His research interests include parallel and distributed algorithms, massive data processing and collective intelligence, optimization, networking, P2P and Cloud computing, security and trust worthy computing, machine learning and data mining, among others.
Title: Big Data Learning Analytics for Massive Open Online Courses (MOOCs): The Vision by colMOOC Research Project
Massive Open Online Courses (MOOCs) emerged as a paradigm shift in Higher Education Online Learning by offering learning contents to a larger number of students world-wide, belonging to various academic institutions and having different knowledge settings. A number of MOOCs have therefore been proposed and are in place by Virtual Campus of Open Universities. However, with such a solution come as well various challenges: drop outs during a course, low participation, and lack of students’ motivation and engagement, which overall threaten the MOOC paradigm to failure!

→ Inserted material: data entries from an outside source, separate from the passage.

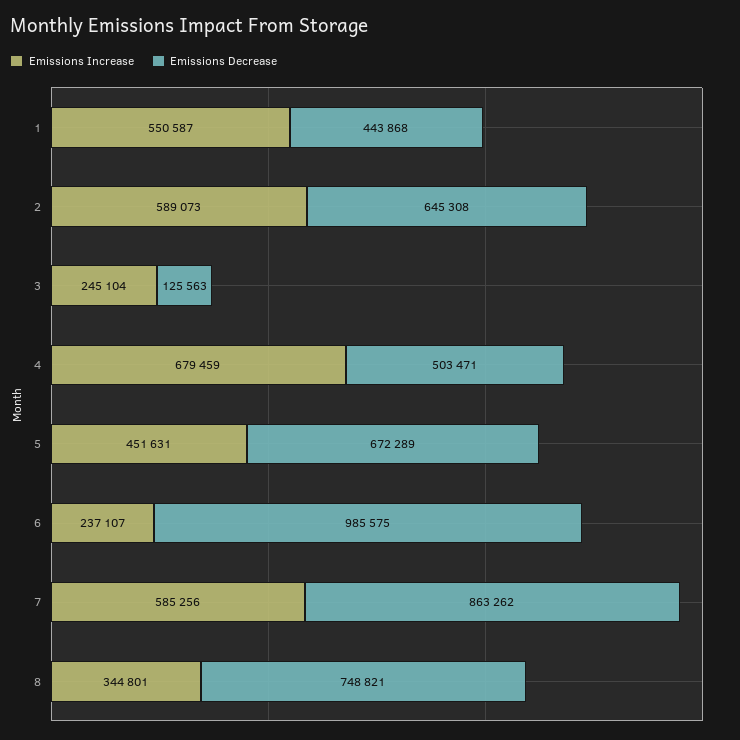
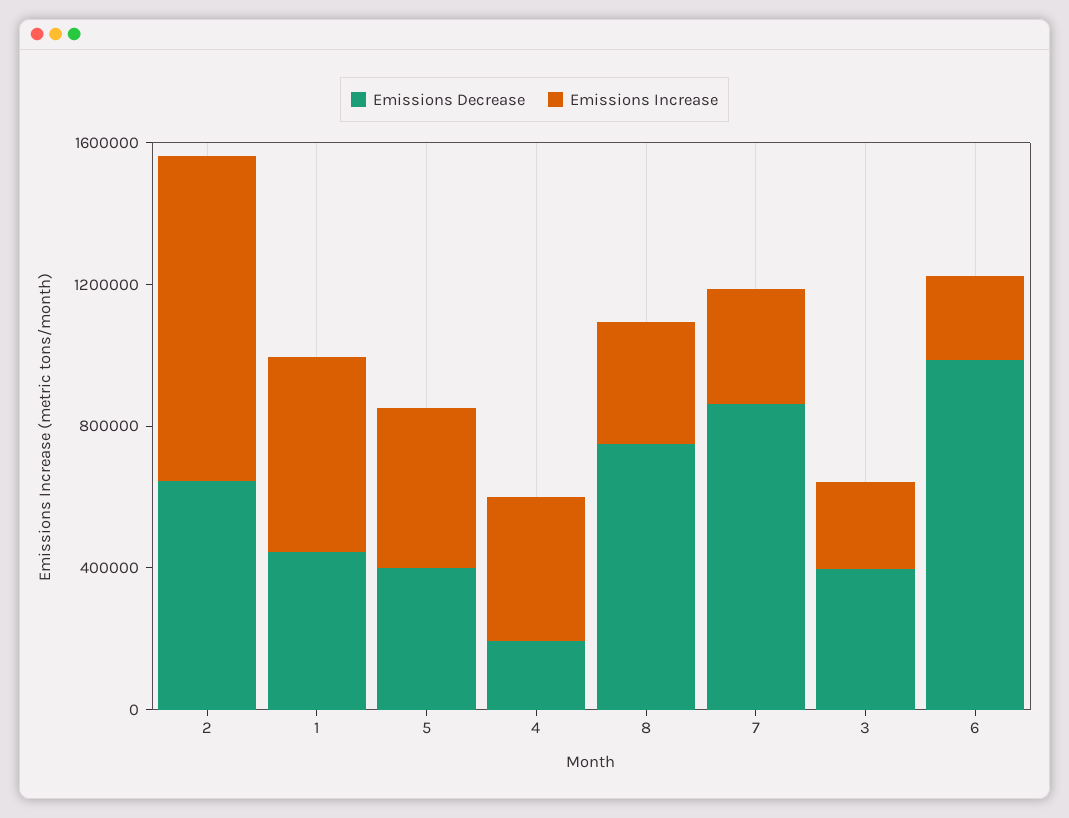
  {
    "Emissions Increase": {
      "1": 550587,
-     "2": 589073,
+     "2": 900000,
      "3": 245104,
-     "4": 679459,
+     "4": 400000,
      "5": 451631,
      "6": 237107,
-     "7": 585256,
+     "7": 300000,
      "8": 344801
    },
    "Emissions Decrease": {
      "1": 443868,
      "2": 645308,
-     "3": 125563,
+     "3": 400000,
-     "4": 503471,
+     "4": 200000,
-     "5": 672289,
+     "5": 400000,
      "6": 985575,
      "7": 863262,
      "8": 748821
    }
  }

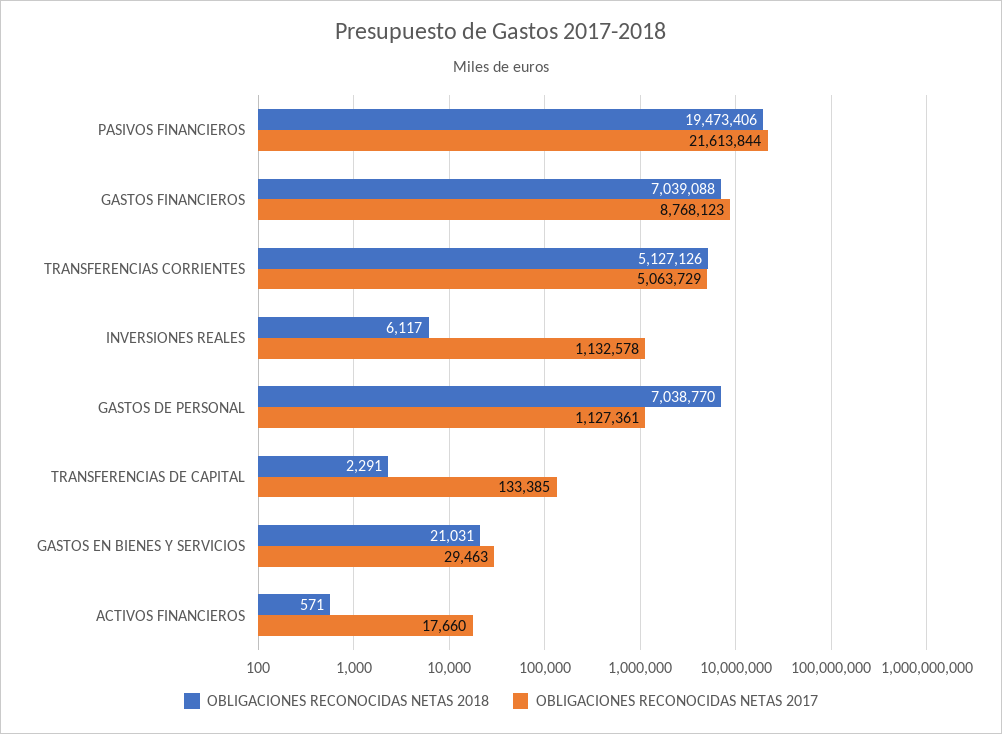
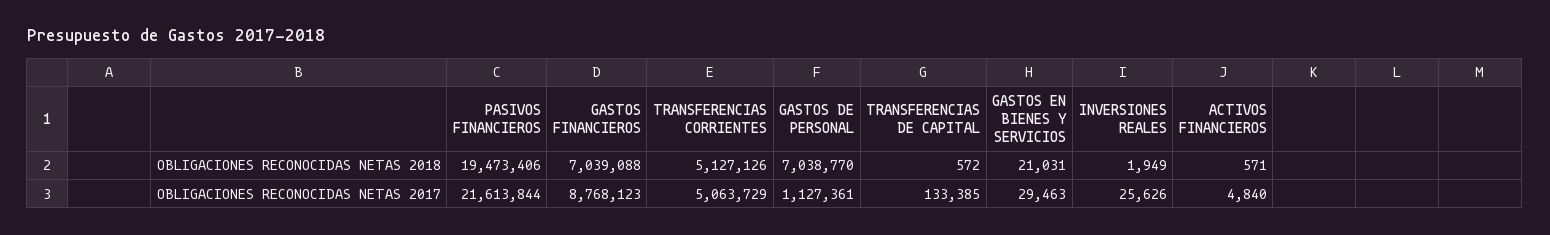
  {
    "OBLIGACIONES RECONOCIDAS NETAS 2018": {
      "PASIVOS FINANCIEROS": 19473406,
      "GASTOS FINANCIEROS": 7039088,
      "TRANSFERENCIAS CORRIENTES": 5127126,
-     "INVERSIONES REALES": 6117,
+     "INVERSIONES REALES": 1949,
      "GASTOS DE PERSONAL": 7038770,
-     "TRANSFERENCIAS DE CAPITAL": 2291,
+     "TRANSFERENCIAS DE CAPITAL": 572,
      "GASTOS EN BIENES Y SERVICIOS": 21031,
      "ACTIVOS FINANCIEROS": 571
    },
    "OBLIGACIONES RECONOCIDAS NETAS 2017": {
      "PASIVOS FINANCIEROS": 21613844,
      "GASTOS FINANCIEROS": 8768123,
      "TRANSFERENCIAS CORRIENTES": 5063729,
-     "INVERSIONES REALES": 1132578,
+     "INVERSIONES REALES": 25626,
      "GASTOS DE PERSONAL": 1127361,
      "TRANSFERENCIAS DE CAPITAL": 133385,
      "GASTOS EN BIENES Y SERVICIOS": 29463,
-     "ACTIVOS FINANCIEROS": 17660
+     "ACTIVOS FINANCIEROS": 4840
    }
  }

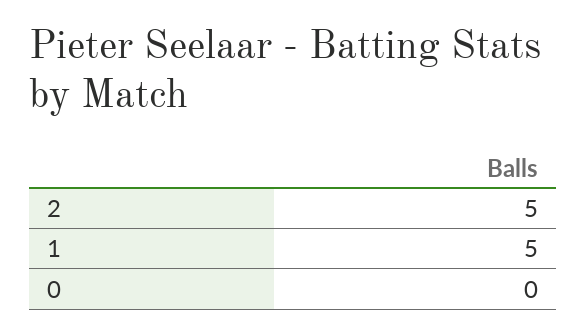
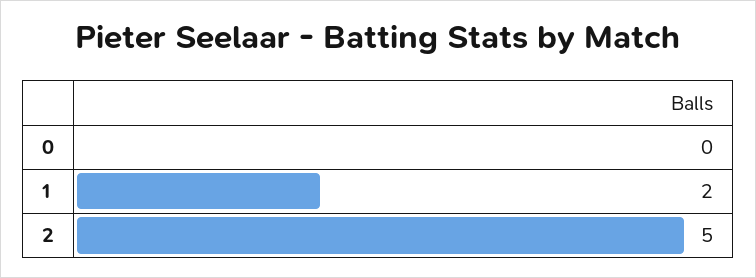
  {
    "2": 5,
-   "1": 5,
+   "1": 2,
    "0": 0
  }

One important way envisaged to overcome the issues arising in MOOCs is to use BigData learning analytics to support actors in MOOCs, namely, students, instructors, tutors and stakeholders. Due to the large size of the participants in MOOCs as well as their activity, the amount of data generated daily exceeds normal data sets size yielding to BigData analytics. The challenges now become to cope with processing and analysing such amount of data in ready-to-consume formats according to actors' needs. The aim is to support their activity and increase MOOCs system performance overall.
In this talk we will discuss about the issues and challenges of Big Data Learning Analytics for Massive Open Online Courses (MOOCs). This talk will bring the vision of the research project colMOOC for the road ahead to efficient, scalable generation of intelligent MOOCs systems.